AI is not Healthcare’s Magic Bullet
A critically ill ICU patient deteriorates while the hospital’s AI model stays silent. Later, researchers find it missed two-thirds of patient declines.
A critically ill patient in the intensive care unit (ICU) takes a turn for the worse. The first changes are subtle changes in vital signs and lab values. Then, the patient crashes.
The hospital had deployed an artificial intelligence (AI) model that was supposed to predict the kind of clinical deterioration that happened here. But this time, the AI stayed silent.
Later, independent researchers ran simulations where the model missed two-thirds of similar patients declining.
In this article, I discuss why this type of predictive model failed so spectacularly, and more importantly, the questions you can ask before making the decision to employ an AI model in the healthcare setting.

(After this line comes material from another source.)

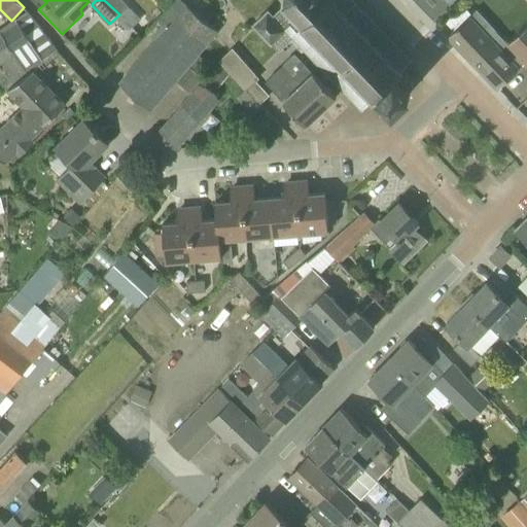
[(104,0),(119,14),(133,28),(141,20),(128,6),(129,5),(124,0),(104,0)]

Why Some Healthcare AI Projects Are Doomed from the Start
In our example with the ICU patient above, we might be quick to blame the AI model for being faulty. However, the real issue came from implementing AI in a setting where its strengths don’t shine.
Pattern recognition is one of artificial intelligence’s greatest strengths. AI succeeds at handling narrow tasks where the parameters are well-defined and variation in data is relatively low.
This mismatch leads to the core problem with many healthcare AI projects: medicine does not deal in averages. In contrast, the highest stakes appear in edge cases, such as a rare complication or the one-in-a-thousand clinical presentation.
If an AI tool works for the “typical” patient presentation but fails with an outlier, it becomes worse than useless. Every patient can be an outlier in their own unique way.
The key takeaway here is that not every problem is suited for AI. Human judgement always needs to be there for the extreme cases.
What Healthcare Problems Can Be Solved by AI?
Ambient AI, also known as AI medical scribes, are a use case where AI can be successfully employed in healthcare. This technology listens to conversations between doctors and patients, then helps generates a note to go in the patient’s medical record.
As previously discussed, the technology has the potential for risk if used carelessly. However, with the proper guardrails in place, ambient AI can save doctors hours of time charting.
What makes ambient AI different from an AI model predicting the deterioration of ICU patients?
The problem is bounded, repetitive, and error-tolerant.
Bounded means that the task is clearly identified: listen to a conversation at an appointment and summarize it.
The task is repetitive because the same thing is happening each time (more or less). Contrast with a critically ill patient who can have worsening health in a thousand different ways (some which the model may not have trained on).
And finally, ambient AI is error-tolerant because the physician can review the AI-generated note and correct and mistakes before submitting it. If the ICU model makes a mistake, a patient can die.
The Litmus Test: 4 Questions to Ask Before Using AI in Healthcare
Is the problem bounded and structured? Transcribing a conversation is bounded. Predicting every possible form of clinical deterioration is not.
Can success be measured clearly? “Reduced documentation time by 50%” is measurable. “Better outcomes” without a clear endpoint is not.
Is the data reliable and representative for the patient population? AI trained only on common patterns will miss outliers, and in medicine, outliers are often the cases which matter most.
Are error tolerances aligned with the stakes? An AI model mishearing one sentence in a conversation is more acceptable than missing one in ten deteriorating patients.
Conclusion
AI can be a powerful healthcare tool but only if used for the right kinds of problems.
It thrives when the tasks are narrow, repetitive, and forgiving of small errors. It often fails when asked to master the messy, high-stakes edge cases that define so much of practicing medicine.
Healthcare leaders shouldn’t chase every lofty AI promise. They need to ask insightful questions from the start: Is the problem structured, can we clearly measure success, is the data representative, and are the stakes realistic for the error potential?
Because in healthcare, the averages were already easy; it’s the margins that matter the most. And if AI can’t handle the margins, it’s the wrong tool for the job.